Electrical power supply apparatus produce electrical voltages on the order of 10-15 kilo volts at power levels of 5-25 watts for supplying the high voltage electrical requirements of electronic equipment, such as photostatic copiers and electrostatic air cleaners. Typically, the electrical circuitry of the power supply apparatus, which raises the ordinary line voltages, such as 120 volts, 60 cycle AC, to the aforementioned voltage levels, is encased in a metal housing or "can" and any voids within the housing cavity are filled with a "potting" material, such as electrical grade pitch, which serves to exclude moisture and conduct heat from the encased circuitry to the housing walls. The high voltage output of the encased circuitry is coupled by an electrical lead to an elongated electrical terminal or electrode, as variously termed. The electrode physically extends through a housing wall supported and insulated by an electrical insulator, often referred to as a high voltage bushing or, simply, bushing. The high voltage for application to the electronic equipment is taken by connection to that electrode.
The electrical insulator and electrode construction of typical power supply units with which we are familiar is either a unitary structure in which the electrode is molded within the insulator or one which becomes a unitary structure once the electrode is encased in the insulating bushing in a subsequent assembly operation. With either type, rubber glands or rubber washers are incorporated to serve as a moisture barrier at the interface between the electrode-bushing assembly and the encased electrical circuitry. Additionally, the insulator bushing typically is of a coated porcelain, ceramic or glass material which, possessing a higher electric strength than air, prevents current leakage or discharge between the electrode and the metal enclosure which is usually at ground potential.

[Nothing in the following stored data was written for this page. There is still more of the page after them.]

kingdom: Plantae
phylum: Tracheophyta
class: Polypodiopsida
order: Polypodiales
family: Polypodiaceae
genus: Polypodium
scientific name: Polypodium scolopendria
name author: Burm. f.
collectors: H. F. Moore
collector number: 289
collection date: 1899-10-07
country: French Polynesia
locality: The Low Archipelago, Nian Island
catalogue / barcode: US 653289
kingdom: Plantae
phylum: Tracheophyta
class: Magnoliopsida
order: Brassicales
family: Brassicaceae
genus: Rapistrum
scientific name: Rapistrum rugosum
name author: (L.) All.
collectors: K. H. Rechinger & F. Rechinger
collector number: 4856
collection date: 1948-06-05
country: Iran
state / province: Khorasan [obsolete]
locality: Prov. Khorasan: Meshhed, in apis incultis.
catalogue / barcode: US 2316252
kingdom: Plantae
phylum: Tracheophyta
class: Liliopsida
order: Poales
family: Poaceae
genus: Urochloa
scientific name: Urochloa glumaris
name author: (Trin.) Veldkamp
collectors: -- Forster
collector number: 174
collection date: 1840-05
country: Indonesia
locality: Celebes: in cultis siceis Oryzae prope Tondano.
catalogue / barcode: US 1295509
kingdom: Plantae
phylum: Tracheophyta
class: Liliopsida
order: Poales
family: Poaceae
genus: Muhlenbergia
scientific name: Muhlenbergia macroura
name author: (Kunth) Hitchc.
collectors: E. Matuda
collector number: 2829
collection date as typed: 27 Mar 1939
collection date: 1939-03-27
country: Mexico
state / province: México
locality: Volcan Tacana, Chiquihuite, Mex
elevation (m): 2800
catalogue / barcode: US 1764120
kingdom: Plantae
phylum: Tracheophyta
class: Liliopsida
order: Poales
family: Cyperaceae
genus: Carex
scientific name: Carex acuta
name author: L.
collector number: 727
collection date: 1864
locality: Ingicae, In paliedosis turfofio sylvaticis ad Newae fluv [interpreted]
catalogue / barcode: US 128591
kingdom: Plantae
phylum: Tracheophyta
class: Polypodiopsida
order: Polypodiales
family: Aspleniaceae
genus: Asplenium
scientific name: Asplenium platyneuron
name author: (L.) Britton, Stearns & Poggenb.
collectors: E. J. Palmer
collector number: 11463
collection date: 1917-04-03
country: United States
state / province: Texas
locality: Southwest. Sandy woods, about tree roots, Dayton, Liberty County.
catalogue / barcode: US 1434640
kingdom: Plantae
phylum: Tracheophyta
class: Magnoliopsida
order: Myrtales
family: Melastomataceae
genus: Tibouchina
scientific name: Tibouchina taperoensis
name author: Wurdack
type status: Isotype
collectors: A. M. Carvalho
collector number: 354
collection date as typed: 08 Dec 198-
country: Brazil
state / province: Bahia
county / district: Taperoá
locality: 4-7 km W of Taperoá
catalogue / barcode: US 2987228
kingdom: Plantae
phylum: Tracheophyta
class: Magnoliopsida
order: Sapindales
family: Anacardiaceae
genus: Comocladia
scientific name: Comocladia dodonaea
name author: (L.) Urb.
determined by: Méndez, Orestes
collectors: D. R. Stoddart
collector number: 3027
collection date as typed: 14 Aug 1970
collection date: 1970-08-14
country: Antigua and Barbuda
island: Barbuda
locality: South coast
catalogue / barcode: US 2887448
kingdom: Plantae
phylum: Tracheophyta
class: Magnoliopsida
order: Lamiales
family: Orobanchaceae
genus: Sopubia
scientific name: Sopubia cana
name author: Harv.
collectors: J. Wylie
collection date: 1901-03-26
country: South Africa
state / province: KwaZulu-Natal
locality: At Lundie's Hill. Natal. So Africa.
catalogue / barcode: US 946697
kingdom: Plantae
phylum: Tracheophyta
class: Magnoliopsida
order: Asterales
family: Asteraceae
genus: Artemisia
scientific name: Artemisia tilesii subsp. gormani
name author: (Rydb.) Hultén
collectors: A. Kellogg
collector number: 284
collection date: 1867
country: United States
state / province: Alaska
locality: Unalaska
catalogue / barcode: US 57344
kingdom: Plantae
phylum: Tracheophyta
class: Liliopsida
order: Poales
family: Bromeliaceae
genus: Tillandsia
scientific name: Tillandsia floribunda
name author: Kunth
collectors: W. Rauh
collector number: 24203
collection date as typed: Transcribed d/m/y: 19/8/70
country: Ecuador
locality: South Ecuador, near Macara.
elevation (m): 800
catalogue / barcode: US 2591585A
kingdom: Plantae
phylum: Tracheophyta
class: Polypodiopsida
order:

Occasionally, a glass bushing breaks or cracks and its ability to maintain a high degree of electrical insulation between the electrode and the housing is thereby substantially reduced. And in the case of a coated porcelain bushing, minute pinholes in the glazed coating may allow moisture absorption, thus rendering the insulator useless and requires replacement. Inasmuch as the bottom side of the insulator and electrode are located within and effectively bonds to hardened potting material in those units with which we are familiar, replacement of the high-voltage bushing and reconditioning of the power supply unit at the factory is difficult and repair of those units in the field is almost impossible from an economic standpoint. There exist also, structural arrangements which incorporate a metal-to-metal seal, such as solder, at the interface of the housing and bushing or of the electrode and the bushing or of both kinds which makes bushing replacement even less practical than in the preceding example.
The principal purpose of our invention is to provide a novel construction for such high voltage power supply units that allows quick, easy and effective field replacement of the high voltage bushing. A related purpose of the invention is to ensure that the bushing does not effectively bond to the potting material.